• Required work
Reproduce each of the records below line for line, leaving out the pictures.

• Data extracts
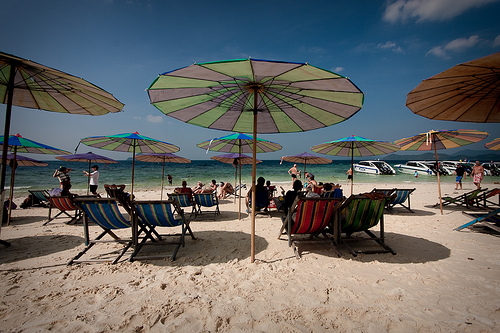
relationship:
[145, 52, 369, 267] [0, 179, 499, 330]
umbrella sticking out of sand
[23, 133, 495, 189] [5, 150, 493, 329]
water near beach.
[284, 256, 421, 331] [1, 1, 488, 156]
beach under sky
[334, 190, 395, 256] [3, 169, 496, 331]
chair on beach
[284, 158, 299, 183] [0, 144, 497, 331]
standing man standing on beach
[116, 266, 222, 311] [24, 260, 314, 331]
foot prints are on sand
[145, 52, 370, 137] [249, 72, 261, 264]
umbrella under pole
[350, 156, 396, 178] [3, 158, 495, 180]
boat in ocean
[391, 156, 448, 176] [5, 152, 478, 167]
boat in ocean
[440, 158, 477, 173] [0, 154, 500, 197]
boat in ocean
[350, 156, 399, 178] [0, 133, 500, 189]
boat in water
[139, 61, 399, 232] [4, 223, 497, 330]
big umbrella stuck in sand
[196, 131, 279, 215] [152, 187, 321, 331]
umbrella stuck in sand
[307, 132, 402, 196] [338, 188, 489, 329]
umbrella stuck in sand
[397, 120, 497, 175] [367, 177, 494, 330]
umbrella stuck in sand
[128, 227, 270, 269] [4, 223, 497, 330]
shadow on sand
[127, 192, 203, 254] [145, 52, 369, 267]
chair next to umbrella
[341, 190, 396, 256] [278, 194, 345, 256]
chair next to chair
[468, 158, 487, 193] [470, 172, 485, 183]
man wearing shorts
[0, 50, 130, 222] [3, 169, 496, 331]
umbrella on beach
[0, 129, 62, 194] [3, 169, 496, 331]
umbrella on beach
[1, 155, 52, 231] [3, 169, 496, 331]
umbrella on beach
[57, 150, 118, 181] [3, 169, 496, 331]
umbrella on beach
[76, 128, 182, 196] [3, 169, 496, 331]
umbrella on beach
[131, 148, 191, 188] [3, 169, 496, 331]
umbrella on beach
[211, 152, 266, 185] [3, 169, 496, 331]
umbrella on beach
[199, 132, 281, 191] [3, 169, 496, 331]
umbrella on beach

• Task response
relationship:
[145, 52, 369, 267] [0, 179, 499, 330]
umbrella sticking out of sand
[23, 133, 495, 189] [5, 150, 493, 329]
water near beach.
[284, 256, 421, 331] [1, 1, 488, 156]
beach under sky
[334, 190, 395, 256] [3, 169, 496, 331]
chair on beach
[284, 158, 299, 183] [0, 144, 497, 331]
standing man standing on beach
[116, 266, 222, 311] [24, 260, 314, 331]
foot prints are on sand
[145, 52, 370, 137] [249, 72, 261, 264]
umbrella under pole
[350, 156, 396, 178] [3, 158, 495, 180]
boat in ocean
[391, 156, 448, 176] [5, 152, 478, 167]
boat in ocean
[440, 158, 477, 173] [0, 154, 500, 197]
boat in ocean
[350, 156, 399, 178] [0, 133, 500, 189]
boat in water
[139, 61, 399, 232] [4, 223, 497, 330]
big umbrella stuck in sand
[196, 131, 279, 215] [152, 187, 321, 331]
umbrella stuck in sand
[307, 132, 402, 196] [338, 188, 489, 329]
umbrella stuck in sand
[397, 120, 497, 175] [367, 177, 494, 330]
umbrella stuck in sand
[128, 227, 270, 269] [4, 223, 497, 330]
shadow on sand
[127, 192, 203, 254] [145, 52, 369, 267]
chair next to umbrella
[341, 190, 396, 256] [278, 194, 345, 256]
chair next to chair
[468, 158, 487, 193] [470, 172, 485, 183]
man wearing shorts
[0, 50, 130, 222] [3, 169, 496, 331]
umbrella on beach
[0, 129, 62, 194] [3, 169, 496, 331]
umbrella on beach
[1, 155, 52, 231] [3, 169, 496, 331]
umbrella on beach
[57, 150, 118, 181] [3, 169, 496, 331]
umbrella on beach
[76, 128, 182, 196] [3, 169, 496, 331]
umbrella on beach
[131, 148, 191, 188] [3, 169, 496, 331]
umbrella on beach
[211, 152, 266, 185] [3, 169, 496, 331]
umbrella on beach
[199, 132, 281, 191] [3, 169, 496, 331]
umbrella on beach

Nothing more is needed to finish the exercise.